花園万頭

日本一高い、日本一うまい。

これは、何の売り文句か、ご存じの方は、いらっしゃるだろうか。新宿に本店のある、和菓子に老舗、花園万頭の、それである。

もう10年以上前だが、会社の事務所が、花園神社の真ん前にあり。花園饅頭の本社も、その近くにあった。

看板に、大きく、「日本一高い。日本一うまい」と書いてあるので、気には、なる。その看板を見て、買う人も、勿論いた。

いろいろな話を総合すると、高いのは、高いらしい。日本一高いかどうかは、わからない。だが、うまいのもうまいらしいが、日本一ほどうまいかと言われたら、そうでもない。

というのが、定説だった。

その花園饅頭を、家内が、都内への出張帰りに買ってきたのである。確かに、ひとつ400円以上するらしく、5つで2,000円。家族が5人だから、一人ひとつ食べて、吟味しようと話していた。

そして、まず、家内が食べたのである。すると、前述のような反応と、ほぼ同じ反応が返ってきた。

これは、子供たちにも食べさせて、反応をみようということで、子供たちには、前段の話を、何度もした。

だが、子供たちは、それぞれに忙しかったようで。

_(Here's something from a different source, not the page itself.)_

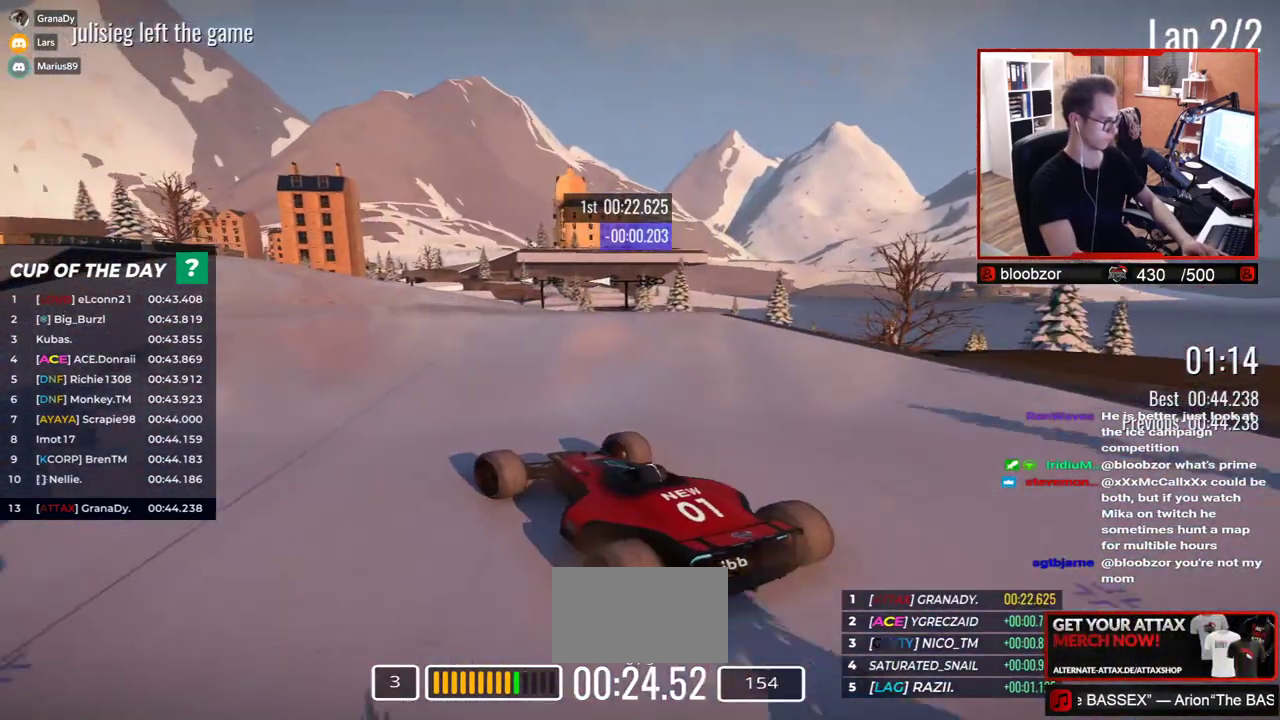
{"keys": ["right", "up"], "events": [[83, "right", "down"]]}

その日に食べることなく、翌日に持ち越したのである。

たまたま、少し遠出をしていた長男が、その、翌日に帰宅してきた。家内は、また、花園饅頭の話をし、食べてみるようにと勧めた。

そして、家内と私は、買い物に外出して、帰宅すると、そこで事件は、起こっていたのである。

犯人は、誰だっ!

なんと、空ではないか。

長女と次女の分が無くなっている。


心の中の、リトルkojuroが、ボソリと、つぶやいた。

コジの配給、ゼロだったね。


当然のことながら、私の配給は、無かった。ほどなく長女と次女が帰宅して。その事実を知り、愕然がくぜんとしつつ、長男のことを責めていた。

だが、後の祭り。


夜になり、当然のごとく、マッサージをしつつ、会話した。

家内は、言った。

あのお饅頭、高いから、もう、買ってこないだろうな。


こうして、我が家の、花園饅頭ブームは、一瞬にして過ぎ去ったのであった。すべては、幻と帰した。



マッサージをすると、家内は、上機嫌になる。

家内が上機嫌だと、我が家は、明るくて平和である。



だから。



これで、いいのだ。



■お知らせ■

11月5日に、スタンドエフエムで、面ゆるマガジンメンバーで配信をします。とりあえず、私もメンバーのひとりでして。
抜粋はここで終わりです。